ЗАДАНИЕ » Процитируй целиком рецензию на книгу «Забыть-река», ничего в ней не меняя.

ТЕКСТ РЕЦЕНЗИИ »
=-=-=-=-=

Журнальный зал

Русский
толстый журнал как эстетический феномен

Опубликовано в журнале: Новый Мир 2015, 8

Андрей Пермяков 

Ладонь — небо (Лета Югай. Забыть-река)

 

Лета Югай. Забыть-река. М., «Воймега», 2015, 52 стр.

Давным-давно… Правда же, рецензию на книгу, где первый раздел назван «Записки странствующего фольклориста» хорошо начать именно таким оборотом? Так вот: давным-давно, кажется, лет шестьдесят назад, в литературе необыкновенно популярной стала тема возвращения и возрождения. Это было естественным после долгого времени разрушений. Сочетание обращенности в прошлое и стремления к общественным переменам тоже не диво. Владимир Паперный хорошо рассказал об этом в книге «Культура Два»: в определенные периоды консолидация культуры делается важней стремления к новшествам — так иногда растянутые пути снабжения вредят переселенцам.

=-=-=-=-=

ДАННЫЕ К ЗАДАНИЮ »
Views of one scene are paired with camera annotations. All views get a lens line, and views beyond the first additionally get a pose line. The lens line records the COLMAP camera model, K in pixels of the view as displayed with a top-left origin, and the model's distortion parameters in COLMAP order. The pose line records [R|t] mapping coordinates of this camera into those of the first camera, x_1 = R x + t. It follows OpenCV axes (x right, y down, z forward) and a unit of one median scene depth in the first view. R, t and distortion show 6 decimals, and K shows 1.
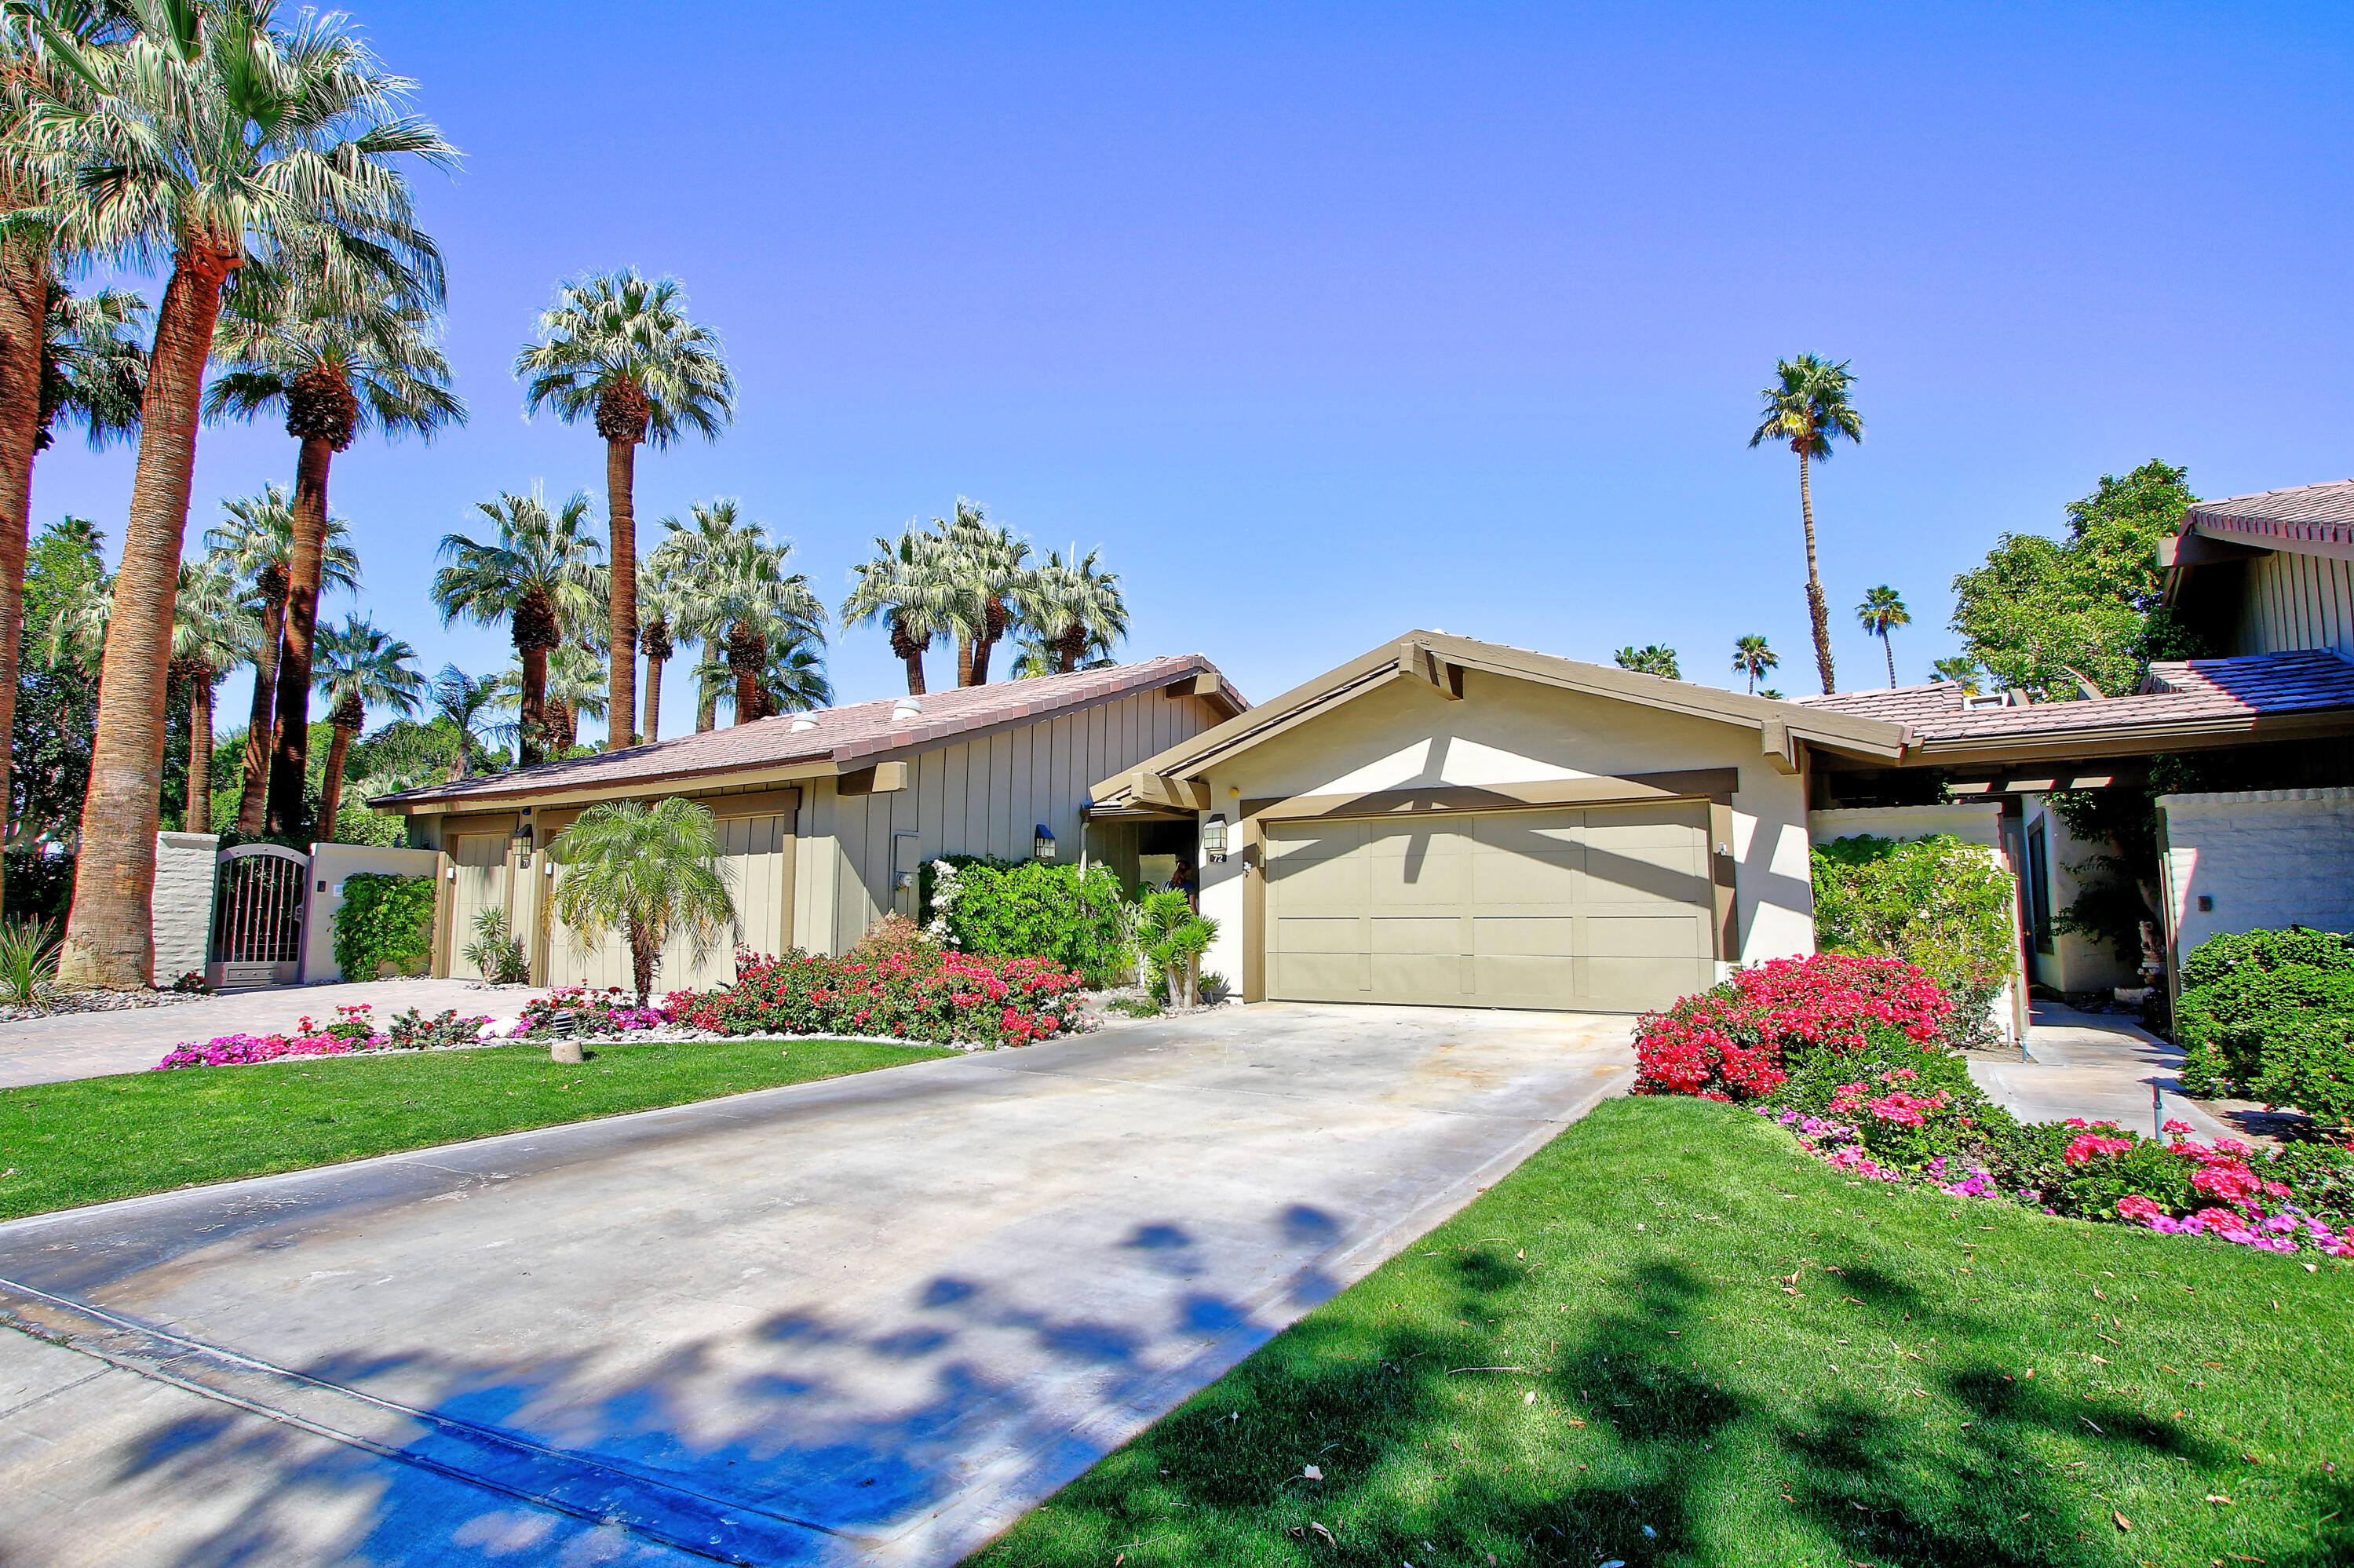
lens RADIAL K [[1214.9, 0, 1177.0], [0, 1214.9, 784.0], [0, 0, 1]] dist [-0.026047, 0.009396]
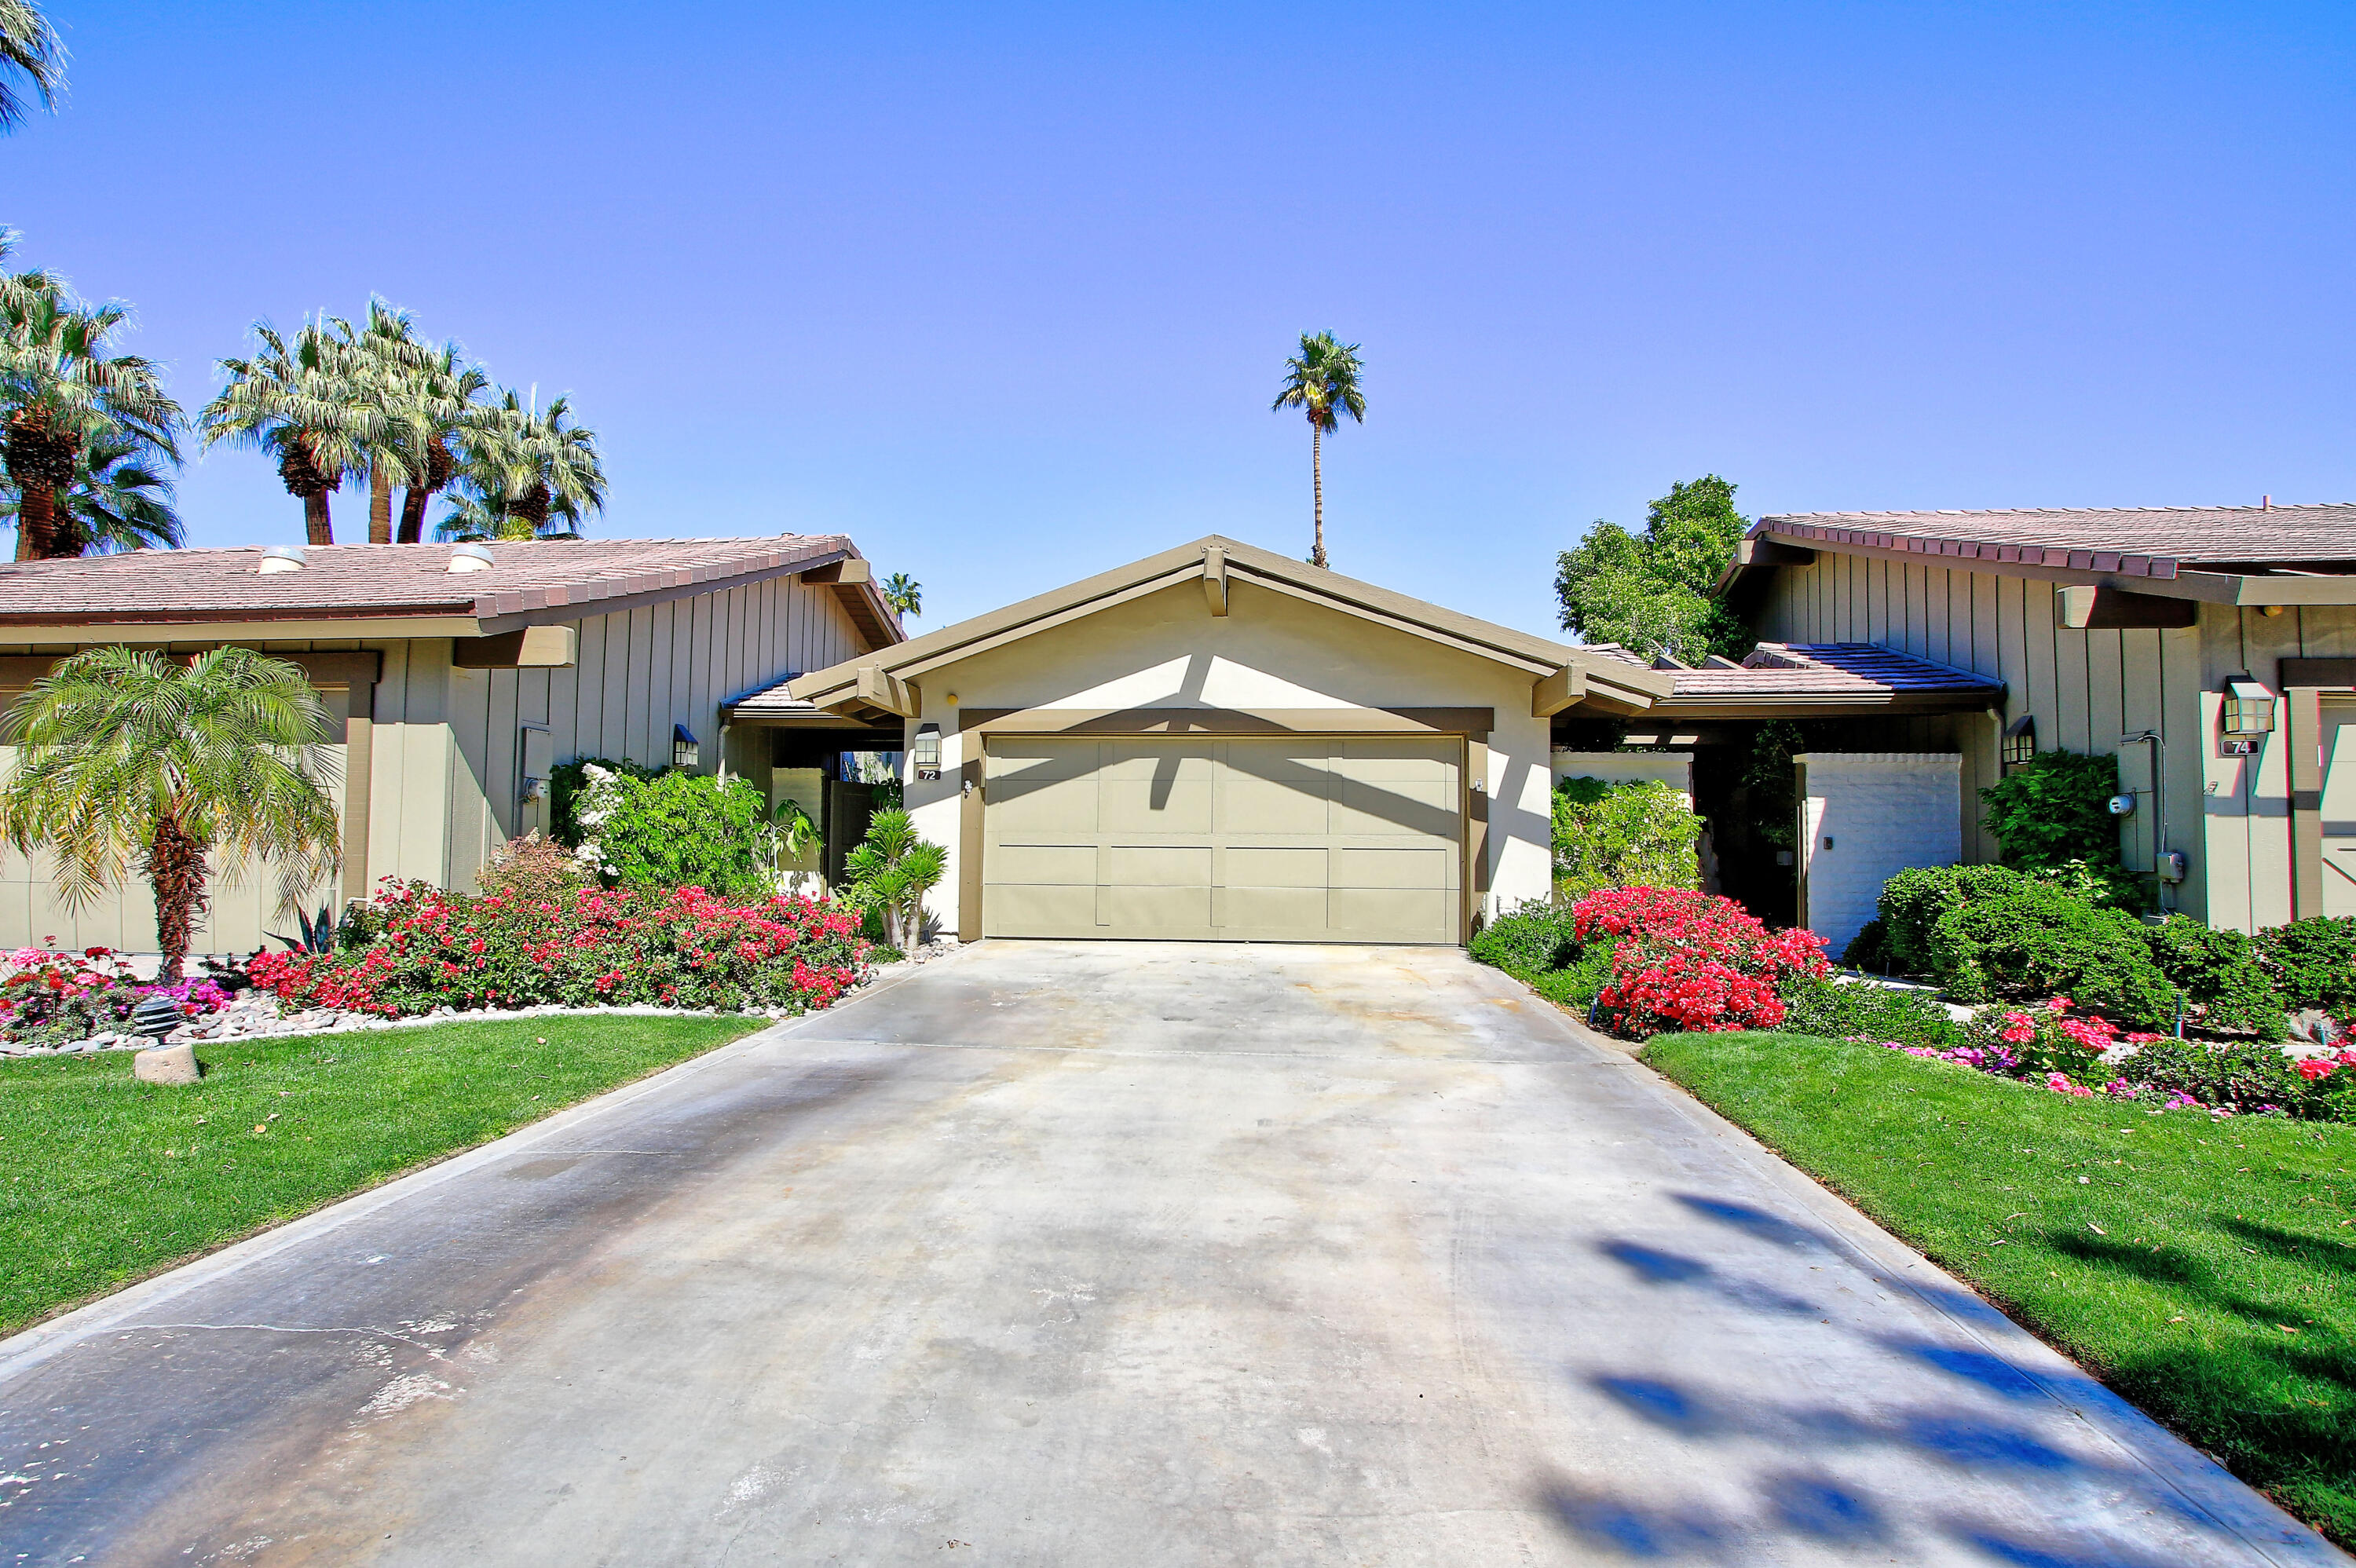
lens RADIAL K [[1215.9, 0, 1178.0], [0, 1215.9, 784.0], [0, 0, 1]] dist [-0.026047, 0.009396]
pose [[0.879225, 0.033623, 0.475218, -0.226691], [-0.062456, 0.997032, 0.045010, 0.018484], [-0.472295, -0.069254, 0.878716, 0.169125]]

=-=-=-=-=

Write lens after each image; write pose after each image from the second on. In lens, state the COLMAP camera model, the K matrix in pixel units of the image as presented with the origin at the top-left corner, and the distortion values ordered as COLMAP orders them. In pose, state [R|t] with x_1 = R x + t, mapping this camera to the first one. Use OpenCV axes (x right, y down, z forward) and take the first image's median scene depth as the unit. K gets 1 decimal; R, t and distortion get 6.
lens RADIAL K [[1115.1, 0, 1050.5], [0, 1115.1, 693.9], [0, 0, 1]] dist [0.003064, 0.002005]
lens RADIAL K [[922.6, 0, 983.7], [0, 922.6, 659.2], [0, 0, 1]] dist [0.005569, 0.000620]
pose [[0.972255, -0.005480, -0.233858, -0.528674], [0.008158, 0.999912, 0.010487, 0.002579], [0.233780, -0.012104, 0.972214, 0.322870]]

=-=-=-=-=

РЕШЕНИЕ »
Журнальный зал

Русский
толстый журнал как эстетический феномен

Опубликовано в журнале: Новый Мир 2015, 8

Андрей Пермяков 

Ладонь — небо (Лета Югай. Забыть-река)

 

Лета Югай. Забыть-река. М., «Воймега», 2015, 52 стр.

Давным-давно… Правда же, рецензию на книгу, где первый раздел назван «Записки странствующего фольклориста» хорошо начать именно таким оборотом? Так вот: давным-давно, кажется, лет шестьдесят назад, в литературе необыкновенно популярной стала тема возвращения и возрождения. Это было естественным после долгого времени разрушений. Сочетание обращенности в прошлое и стремления к общественным переменам тоже не диво. Владимир Паперный хорошо рассказал об этом в книге «Культура Два»: в определенные периоды консолидация культуры делается важней стремления к новшествам — так иногда растянутые пути снабжения вредят переселенцам.